Extracted records
****************************************

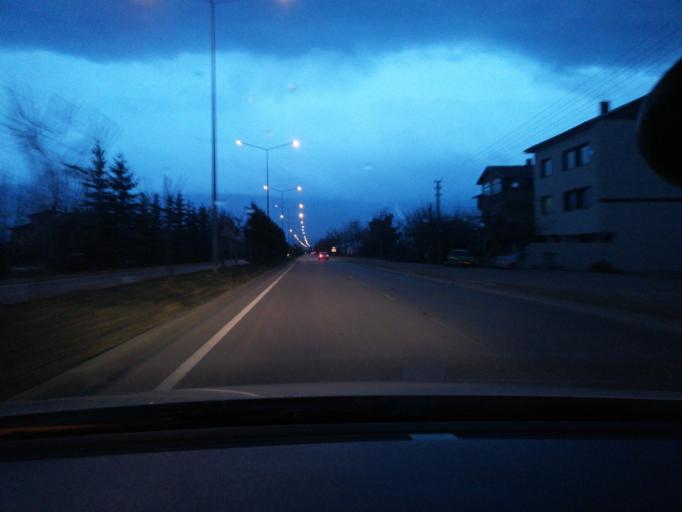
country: TR
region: Bolu
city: Bolu
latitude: 40.7219
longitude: 31.6130
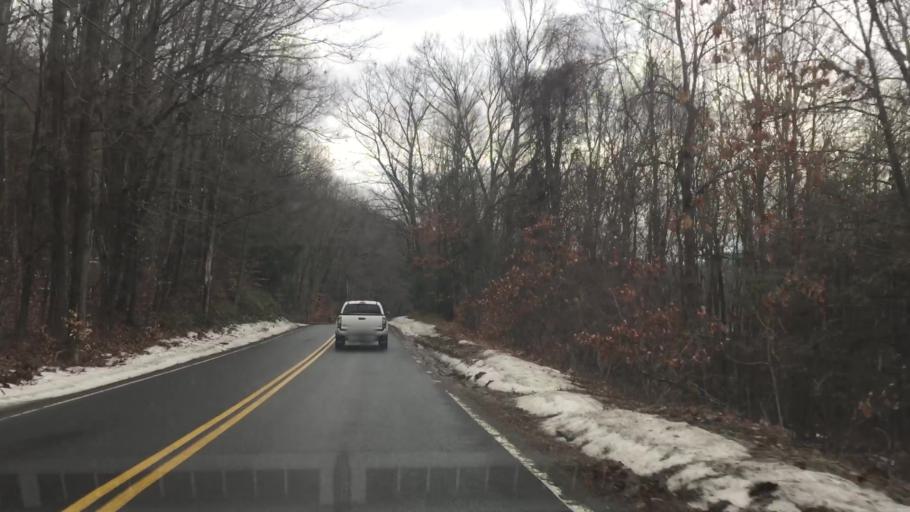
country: US
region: Massachusetts
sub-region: Hampshire County
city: Southampton
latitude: 42.2035
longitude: -72.8461
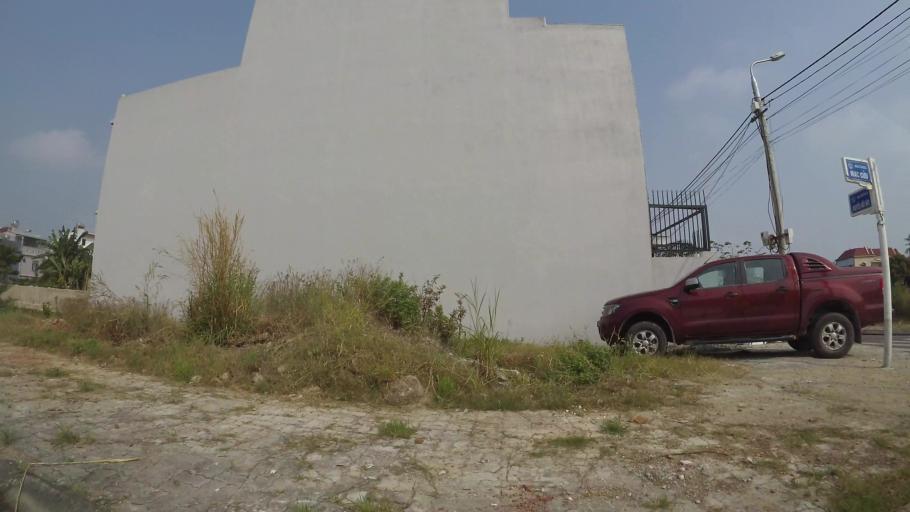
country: VN
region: Da Nang
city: Ngu Hanh Son
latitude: 16.0272
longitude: 108.2437
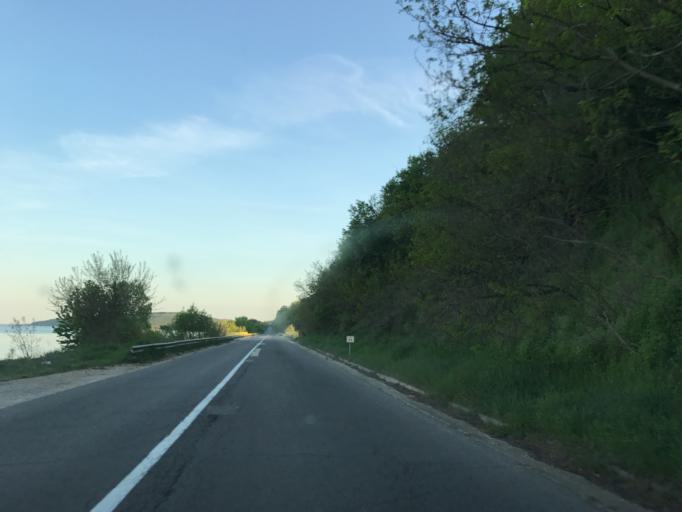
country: RO
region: Mehedinti
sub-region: Comuna Gogosu
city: Ostrovu Mare
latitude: 44.4637
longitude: 22.4507
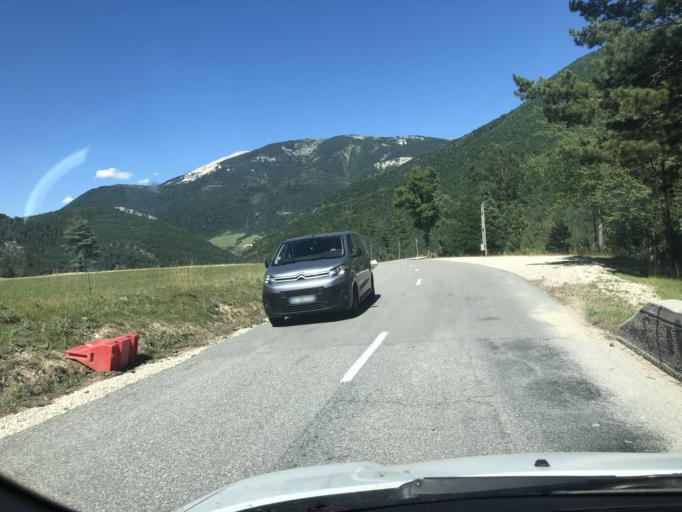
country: FR
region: Provence-Alpes-Cote d'Azur
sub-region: Departement des Alpes-de-Haute-Provence
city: Annot
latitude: 43.9960
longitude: 6.5393
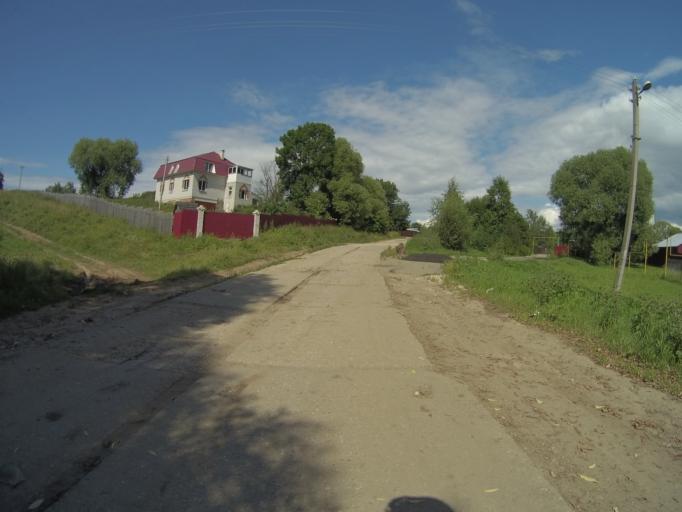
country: RU
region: Vladimir
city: Vladimir
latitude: 56.2658
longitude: 40.3771
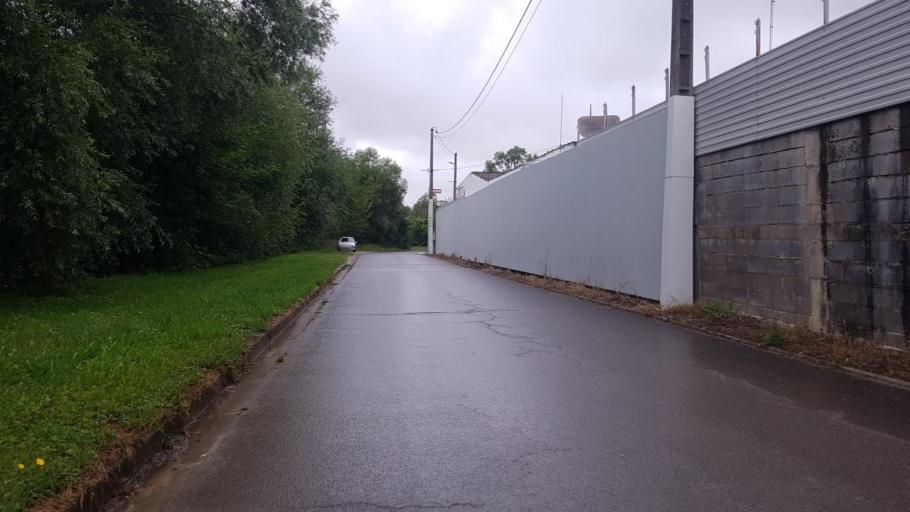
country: FR
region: Champagne-Ardenne
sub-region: Departement de la Marne
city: Vitry-le-Francois
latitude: 48.7508
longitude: 4.5713
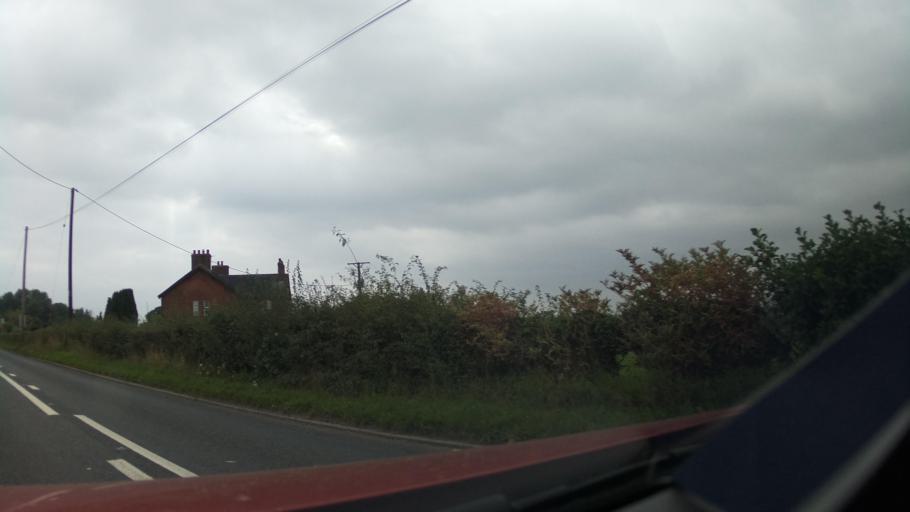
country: GB
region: England
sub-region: Staffordshire
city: Cheadle
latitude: 53.0173
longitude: -2.0111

****************************************

WHAT IS ASKED :: Put every line of the records above into a Markdown table with the columns Row and Line, numbering the rows and skipping blank lines. Leave out the pictures.

RESULT ::
| Row | Line |
|---|---|
| 1 | country: TR |
| 2 | region: Bolu |
| 3 | city: Bolu |
| 4 | latitude: 40.7219 |
| 5 | longitude: 31.6130 |
| 6 | country: US |
| 7 | region: Massachusetts |
| 8 | sub-region: Hampshire County |
| 9 | city: Southampton |
| 10 | latitude: 42.2035 |
| 11 | longitude: -72.8461 |
| 12 | country: VN |
| 13 | region: Da Nang |
| 14 | city: Ngu Hanh Son |
| 15 | latitude: 16.0272 |
| 16 | longitude: 108.2437 |
| 17 | country: RO |
| 18 | region: Mehedinti |
| 19 | sub-region: Comuna Gogosu |
| 20 | city: Ostrovu Mare |
| 21 | latitude: 44.4637 |
| 22 | longitude: 22.4507 |
| 23 | country: FR |
| 24 | region: Provence-Alpes-Cote d'Azur |
| 25 | sub-region: Departement des Alpes-de-Haute-Provence |
| 26 | city: Annot |
| 27 | latitude: 43.9960 |
| 28 | longitude: 6.5393 |
| 29 | country: RU |
| 30 | region: Vladimir |
| 31 | city: Vladimir |
| 32 | latitude: 56.2658 |
| 33 | longitude: 40.3771 |
| 34 | country: FR |
| 35 | region: Champagne-Ardenne |
| 36 | sub-region: Departement de la Marne |
| 37 | city: Vitry-le-Francois |
| 38 | latitude: 48.7508 |
| 39 | longitude: 4.5713 |
| 40 | country: GB |
| 41 | region: England |
| 42 | sub-region: Staffordshire |
| 43 | city: Cheadle |
| 44 | latitude: 53.0173 |
| 45 | longitude: -2.0111 |